This gin’s reputation precedes itself somewhat. Particularly during the long dark era in which Old Tom Gin was completely unavailable. Its name taunted people from afar, with the possibility/potentiality of a long lost style still extant on some far away tropical location. Only available in that tropical location. I mean, isn’t that the dream? To have to to travel to try something?
Well the sad news is that I’m not quite sure it delivers on the promise of the name. It is not the long lost Old Tom bartenders were looking for.
But to summarize for emphasis, Old Tom for Wray and Nephew Old Tom is a brand name, not a style identifier.
On the nose, sweet, a bit of hay, citrus, some juniper, as well as a little bit of ethanol. The nose belies a certain roughness of character.
The palate is quiet at first, though it never really rises to a shout. Creamy grain at first; lemon, dry juniper, in the middle. The finish is a bit hot, with hints of metallic and other off notes. It tastes a touch artificial with each note singing at the same consistent pitch, with the interplay between the notes virtually non existent. I guess to continue the metaphor, it hits the notes, but never really comes together. The harshness on the end does no favors, though there is this light uplift at the end that seems consistent with other botanical spirits which use licorice, or that sweeten it artificially. As I said before, when something is manufactured rather than distilled, it can be challenging to separate the craft from the science.
As it said Old Tom on the bottle, we did decide to mix Wray and Nephew Old Tom Gin in a few cocktails as if it were an Old Tom anyway:
We first tried Wray and Nephew Old Tom Gin in a Gibson Girl, [for more on this drink]. Really herbal, with a little bit of sweetness up front. Grassy with an oxidized finish, dominated by the Vermouth. Again, branching out we tried a Tuxedo Cocktail. It was dominated by the absinthe on the nose. The palate began surprisingly quiet and a little sweet. We had some notes of juniper and citrus in the middle, with fennel seed and star anise shining on the finish. Nice finish, a good amount of complexity. But could any of it be attributed to the gin?

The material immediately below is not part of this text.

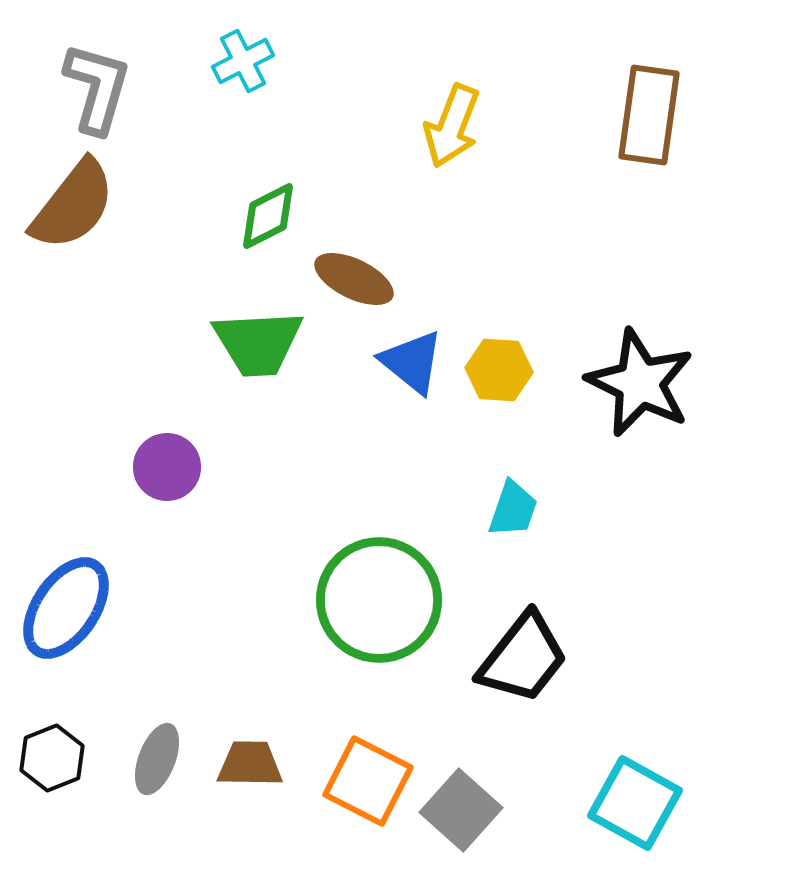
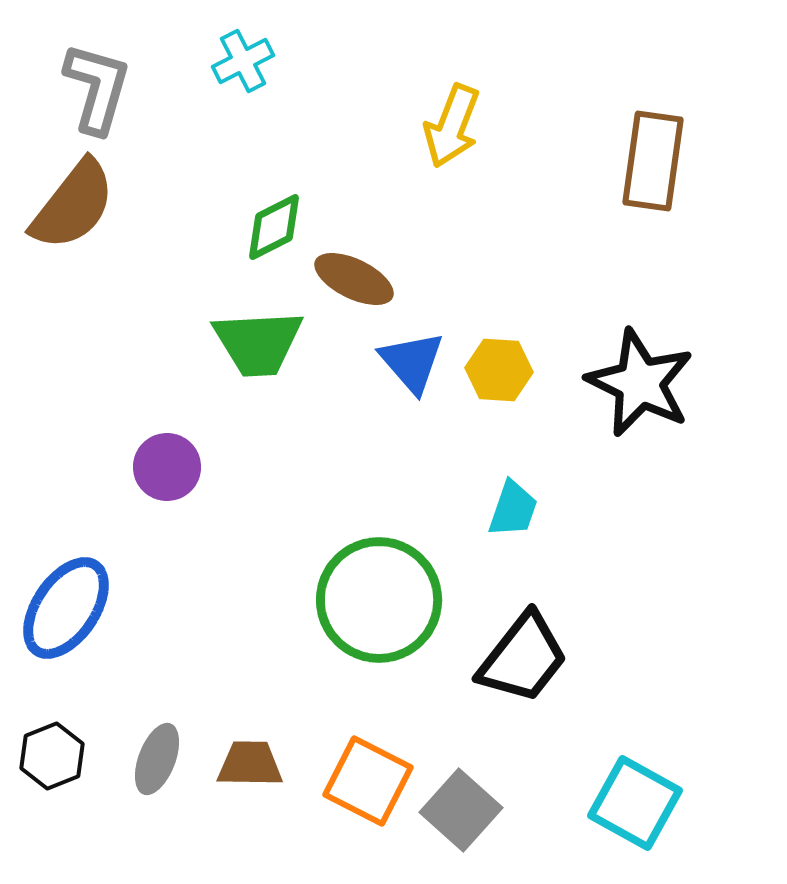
brown rectangle: moved 4 px right, 46 px down
green diamond: moved 6 px right, 11 px down
blue triangle: rotated 10 degrees clockwise
black hexagon: moved 2 px up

Coming back the classics, you put the word “Old Tom” on anything, and I’ll likely want to mix a Martinez with it. Quiet, slightly sweet of fruit, cherry in the middle with dry notes on the finish calling to mind laurel and cinnamon bark. Finish is long and relatively clean, but at this point I’m noticing something: I feel like I’m grading the cocktails based on the other ingredients rather than the gin. Its mixing down, adding a couple of the signature notes of gin, but not transforming or uplifting anything. It’s merely a “meh.”
One more drink: The Tom Collins. Lemon up front dominated, but there’s a little bit of quality and complexity in the finish. Juniper spice leads into a little bit of sharp Angostura. Though the gin doesn’t elevate the drink, it is certainly present and able to be tasted. The dash of angostura really steps in where Wray and Nephew Old Tom Gin lets off and adds a spice, earthy lift to the drink.
Overall, Wray and Nephew Old Tom Gin
Sometimes the end result is only as good as what you put in. I can’t say much about the base spirit as any character that it might contribute is called into question with the “gin essence” that is added during the manufacturing process to give Wray and Nephew Old Tom Gin its gin flavor.